[Items listed in a dataset]
= Beginning of Section =

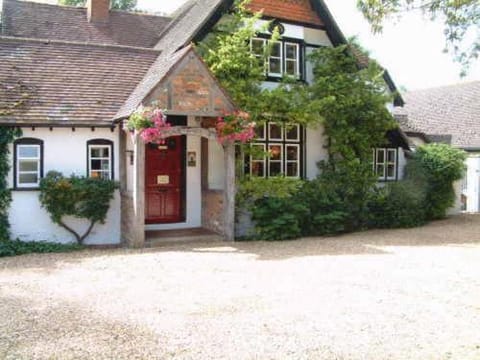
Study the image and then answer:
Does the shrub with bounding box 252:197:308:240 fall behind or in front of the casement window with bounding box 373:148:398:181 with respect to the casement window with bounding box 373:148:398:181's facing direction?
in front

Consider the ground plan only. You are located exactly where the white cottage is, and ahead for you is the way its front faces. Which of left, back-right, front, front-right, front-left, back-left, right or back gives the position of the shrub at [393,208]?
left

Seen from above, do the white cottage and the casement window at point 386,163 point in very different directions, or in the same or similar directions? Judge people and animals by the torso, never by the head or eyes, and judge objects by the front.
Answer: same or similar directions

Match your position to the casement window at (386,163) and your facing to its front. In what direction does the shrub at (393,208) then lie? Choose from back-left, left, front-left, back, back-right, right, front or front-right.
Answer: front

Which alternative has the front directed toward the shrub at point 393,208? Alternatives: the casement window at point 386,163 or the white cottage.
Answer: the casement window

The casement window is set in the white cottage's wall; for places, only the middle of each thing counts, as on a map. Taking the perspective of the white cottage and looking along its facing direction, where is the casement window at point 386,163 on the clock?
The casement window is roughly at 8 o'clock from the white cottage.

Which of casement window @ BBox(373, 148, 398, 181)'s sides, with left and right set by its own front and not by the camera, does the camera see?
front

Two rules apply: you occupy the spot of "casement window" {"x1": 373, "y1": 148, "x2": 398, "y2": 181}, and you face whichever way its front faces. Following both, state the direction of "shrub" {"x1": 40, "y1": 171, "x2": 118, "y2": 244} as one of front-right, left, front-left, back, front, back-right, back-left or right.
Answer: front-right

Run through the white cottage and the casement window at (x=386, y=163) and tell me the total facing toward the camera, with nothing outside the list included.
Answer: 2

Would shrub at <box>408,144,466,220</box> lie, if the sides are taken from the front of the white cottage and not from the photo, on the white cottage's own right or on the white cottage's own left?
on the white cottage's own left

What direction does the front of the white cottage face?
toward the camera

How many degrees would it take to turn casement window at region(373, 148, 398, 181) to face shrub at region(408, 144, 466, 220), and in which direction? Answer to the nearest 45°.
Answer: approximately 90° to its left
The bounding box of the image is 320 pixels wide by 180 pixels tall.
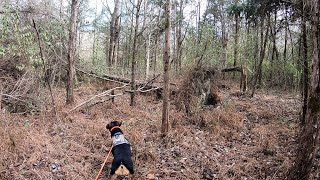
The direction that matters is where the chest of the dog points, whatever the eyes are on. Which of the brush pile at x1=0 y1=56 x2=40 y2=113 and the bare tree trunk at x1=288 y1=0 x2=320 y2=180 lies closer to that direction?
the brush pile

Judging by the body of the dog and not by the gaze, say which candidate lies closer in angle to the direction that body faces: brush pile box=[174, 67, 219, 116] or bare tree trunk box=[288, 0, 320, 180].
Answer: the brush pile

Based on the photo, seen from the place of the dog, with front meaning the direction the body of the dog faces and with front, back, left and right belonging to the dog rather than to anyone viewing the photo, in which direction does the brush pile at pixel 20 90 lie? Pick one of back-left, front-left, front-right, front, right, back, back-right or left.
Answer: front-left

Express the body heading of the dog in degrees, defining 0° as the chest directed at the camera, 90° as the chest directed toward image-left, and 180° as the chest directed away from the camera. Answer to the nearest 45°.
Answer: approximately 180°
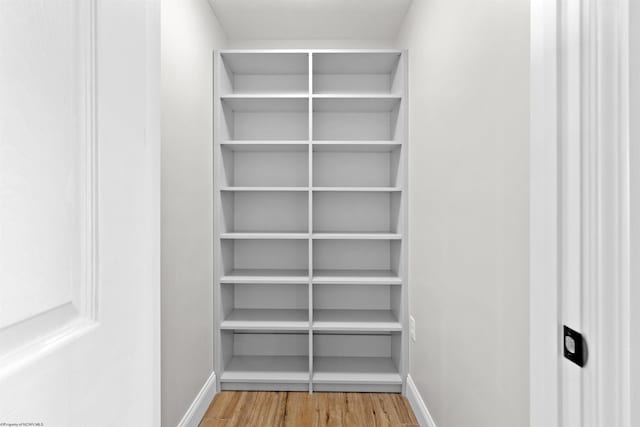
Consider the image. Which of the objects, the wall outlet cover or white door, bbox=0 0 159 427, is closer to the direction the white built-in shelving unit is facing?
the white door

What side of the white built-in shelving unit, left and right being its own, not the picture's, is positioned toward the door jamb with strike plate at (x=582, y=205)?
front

= End of Section =
= Beginning of Section =

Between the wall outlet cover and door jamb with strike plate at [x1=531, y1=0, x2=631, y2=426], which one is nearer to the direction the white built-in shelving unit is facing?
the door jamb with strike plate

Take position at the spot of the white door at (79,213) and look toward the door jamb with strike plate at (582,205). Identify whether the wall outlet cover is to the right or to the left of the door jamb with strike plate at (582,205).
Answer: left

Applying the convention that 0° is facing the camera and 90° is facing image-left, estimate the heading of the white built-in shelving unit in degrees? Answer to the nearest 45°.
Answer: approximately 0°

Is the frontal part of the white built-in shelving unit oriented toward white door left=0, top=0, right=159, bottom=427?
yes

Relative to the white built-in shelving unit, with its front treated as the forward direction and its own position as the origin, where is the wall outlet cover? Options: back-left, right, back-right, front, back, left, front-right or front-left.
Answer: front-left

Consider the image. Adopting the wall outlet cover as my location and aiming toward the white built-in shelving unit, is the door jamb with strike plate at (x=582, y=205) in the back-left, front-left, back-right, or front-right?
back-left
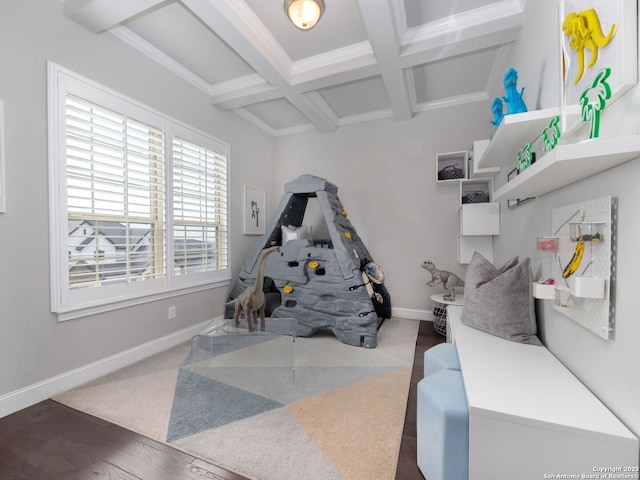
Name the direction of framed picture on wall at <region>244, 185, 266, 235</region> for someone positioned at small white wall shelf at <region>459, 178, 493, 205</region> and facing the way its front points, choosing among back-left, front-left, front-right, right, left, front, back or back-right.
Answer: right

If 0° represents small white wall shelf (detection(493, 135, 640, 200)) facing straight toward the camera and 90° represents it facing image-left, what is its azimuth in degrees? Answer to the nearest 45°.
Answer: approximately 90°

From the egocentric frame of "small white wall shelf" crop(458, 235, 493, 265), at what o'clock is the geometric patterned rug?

= End of Section =
= Beginning of Section =

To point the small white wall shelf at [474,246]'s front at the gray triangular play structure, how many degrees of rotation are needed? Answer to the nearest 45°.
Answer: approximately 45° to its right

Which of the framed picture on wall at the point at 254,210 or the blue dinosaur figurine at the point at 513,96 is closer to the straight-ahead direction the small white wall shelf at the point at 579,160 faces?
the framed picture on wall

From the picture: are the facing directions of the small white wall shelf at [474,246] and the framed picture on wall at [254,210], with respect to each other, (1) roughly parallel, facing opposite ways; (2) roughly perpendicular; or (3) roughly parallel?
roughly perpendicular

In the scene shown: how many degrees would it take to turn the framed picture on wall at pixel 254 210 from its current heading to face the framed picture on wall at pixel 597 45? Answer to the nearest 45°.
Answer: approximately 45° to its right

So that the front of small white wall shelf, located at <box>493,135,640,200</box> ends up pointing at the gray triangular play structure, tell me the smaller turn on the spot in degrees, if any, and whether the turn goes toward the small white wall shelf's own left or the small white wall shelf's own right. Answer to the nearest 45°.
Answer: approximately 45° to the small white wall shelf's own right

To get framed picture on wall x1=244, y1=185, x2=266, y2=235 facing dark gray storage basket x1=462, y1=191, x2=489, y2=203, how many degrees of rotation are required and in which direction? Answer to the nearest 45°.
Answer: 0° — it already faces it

= End of Section =

-- Problem to work on --
Swap "gray triangular play structure" for "gray triangular climbing frame" in the items, starting with the line that contains "To point the" and going on through the line that contains "Answer: 0° — it already faces it". Leave everything else unchanged, and give back only those lines.

-- Result of this exercise --
To point the small white wall shelf at [474,246]'s front at the gray triangular climbing frame, how many degrees of rotation are needed? Answer to the nearest 45°.
Answer: approximately 45° to its right

Which of the framed picture on wall at the point at 254,210 or the blue dinosaur figurine at the point at 513,96 is closer to the straight-ahead direction the small white wall shelf at the point at 579,160 faces?
the framed picture on wall

From the picture: are the facing directions of the small white wall shelf at [474,246] and the framed picture on wall at [254,210], with respect to each other, (1) roughly parallel, facing opposite ways; (2) roughly perpendicular; or (3) roughly parallel?
roughly perpendicular

In the scene shown: how many degrees would it take to turn the framed picture on wall at pixel 254 210 from its current heading to face the framed picture on wall at pixel 597 45? Answer to the nearest 45°.
Answer: approximately 45° to its right

So that the front of small white wall shelf, located at <box>493,135,640,200</box> ends up pointing at the gray triangular climbing frame, tell me the smaller turn on the spot in degrees, if any, and whether the turn goes toward the small white wall shelf's own left or the small white wall shelf's own right. Answer to the nearest 45°.
Answer: approximately 45° to the small white wall shelf's own right

To get framed picture on wall x1=244, y1=185, x2=266, y2=235 facing dark gray storage basket x1=462, y1=191, x2=489, y2=203, how many degrees of rotation are required and in which direction? Answer to the nearest 45°.
Answer: 0° — it already faces it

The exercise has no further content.